WORK INSTRUCTIONS:
• a. Put this sentence from the text on Self bytecodes into Spanish: "Surprisingly, there is a net saving of space with this approach."
• b. Answer these questions using the text on Self bytecodes:
(i) How many bytecodes were there in Self 4.1 and older?
(ii) At most how many literals per method does a 5-bit index field allow?
(iii) In the table of extended instructions, what is the name of the instruction at index 1?
• c. From the text on Self bytecodes, copy the passage starting at "Can we continue" and ending at "right thing automatically.".

PASSAGE TO READ:
☆ ☆ ☆ ☆ ☆

12	delegatee	changes the next "send" into a directed resend
13	undefined
14	undefined
15	undefined

For the extended instructions (opcode 4) the index field has the actual opcode:

index	name	description
0	pushSelf	puts the current receiver on the tos
1	pop	eliminates the tos
2	nonLocalReturn	returns from this block's "home context"
3	undirectedResend	like "super" in Smalltalk

In Self 4.1 and older, there were only 8 bytecodes. The bottom five bits were the operand and the top three bits were the opcodes:

index	name	description
0	extend	extends the operand of the next instruction with its own operand
1	self	pushes the receiver on the stack (ignores operand)
2	literal	pushes the value in the literal vector indexed by its operand on the stack
3	non local return	returns from the most external lexical context with the value on the top of the stack (ignores operand)
4	directee	selects a specific parent for the following instruction, which must be a resend
5	send	sends a message to the object on the top of the stack with the literal indexed by the operand as the selector
6	implicit self send	sends a message to the current receiver (lookup actually starts in the local context) with the literal indexed by the operand as the selector
7	resend	like "super" in Smalltalk

Older Alternatives

Is it possible to have even fewer than 8 instructions? Well, two of the Self bytecodes implement regular and directed resends (messages to super, in Smalltalk terms) but they are so rarely used that they could be handled as primitives (which use the regular send bytecodes in Self) without much overhead. And the "push self" bytecode is redundant since each method context has a slot named "self" and so sending a message with this selector to it would yield the exact same result.

The "extend index" bytecode is only needed because of the small size of the literal index field in the bytecode (5 bits allows at most 32 literals per methods). If we were to match each instruction directly with its literal operand we could drop this bytecode and would need only 2 bits to encode the remaining four instructions. The problem is that now literals which appear repeatedly in the source will no longer use up a single literal vector entry. Surprisingly, there is a net saving of space with this approach. See:

http://groups.yahoo.com/group/self-interest/message/299

Can we continue this trimming even further? Sure, if we don't mind some more radical changes in the virtual machine. First we allow slots to contain not only regular objects and methods but "continuations" as well. For more about continuations, see the Lisp dialect Scheme. Now when we create a new context object, not only do we include a "self" slot filled with the receiver but also a "^" slot pointing to the sending context (directly or suitably wrapped if we need to distinguish contexts from continuations). Sending the up arrow message ("^" is the poor ASCII approximation), with some expression as an argument, to the current context (an implicit self send) will give us the exact effect of a non local return in Self or Smalltalk. Simply not having these slots for block contexts (they would inherit them from their outer context) does the right thing automatically.

☆ ☆ ☆ ☆ ☆

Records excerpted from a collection
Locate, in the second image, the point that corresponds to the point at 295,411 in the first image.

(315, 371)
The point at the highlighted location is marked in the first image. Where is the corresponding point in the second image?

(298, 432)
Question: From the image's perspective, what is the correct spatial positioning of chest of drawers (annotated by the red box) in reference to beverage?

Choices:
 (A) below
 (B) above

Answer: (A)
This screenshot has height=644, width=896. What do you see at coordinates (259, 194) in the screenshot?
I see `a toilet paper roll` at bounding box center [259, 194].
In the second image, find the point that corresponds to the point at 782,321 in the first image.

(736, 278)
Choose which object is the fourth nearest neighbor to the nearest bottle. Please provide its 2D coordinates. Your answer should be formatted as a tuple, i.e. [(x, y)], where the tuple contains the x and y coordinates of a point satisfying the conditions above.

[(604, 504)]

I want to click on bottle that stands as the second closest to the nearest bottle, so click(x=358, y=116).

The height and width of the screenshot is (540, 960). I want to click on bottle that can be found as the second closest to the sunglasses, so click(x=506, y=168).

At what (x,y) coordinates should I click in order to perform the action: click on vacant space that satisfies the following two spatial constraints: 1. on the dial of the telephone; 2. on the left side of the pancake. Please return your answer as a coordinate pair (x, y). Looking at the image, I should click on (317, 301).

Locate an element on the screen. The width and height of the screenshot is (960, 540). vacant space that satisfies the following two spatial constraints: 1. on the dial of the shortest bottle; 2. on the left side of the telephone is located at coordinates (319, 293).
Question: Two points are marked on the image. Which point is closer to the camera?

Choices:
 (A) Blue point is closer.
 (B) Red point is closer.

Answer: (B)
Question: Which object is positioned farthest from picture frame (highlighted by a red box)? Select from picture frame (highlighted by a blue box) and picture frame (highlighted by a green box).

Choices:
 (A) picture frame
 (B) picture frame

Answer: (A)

☆ ☆ ☆ ☆ ☆

RESPONSES:
• a. Sorprendentemente, con este enfoque se obtiene un ahorro neto de espacio.

• b.
(i) 8
(ii) 32
(iii) pop

• c.
Can we continue this trimming even further? Sure, if we don't mind some more radical changes in the virtual machine. First we allow slots to contain not only regular objects and methods but "continuations" as well. For more about continuations, see the Lisp dialect Scheme. Now when we create a new context object, not only do we include a "self" slot filled with the receiver but also a "^" slot pointing to the sending context (directly or suitably wrapped if we need to distinguish contexts from continuations). Sending the up arrow message ("^" is the poor ASCII approximation), with some expression as an argument, to the current context (an implicit self send) will give us the exact effect of a non local return in Self or Smalltalk. Simply not having these slots for block contexts (they would inherit them from their outer context) does the right thing automatically.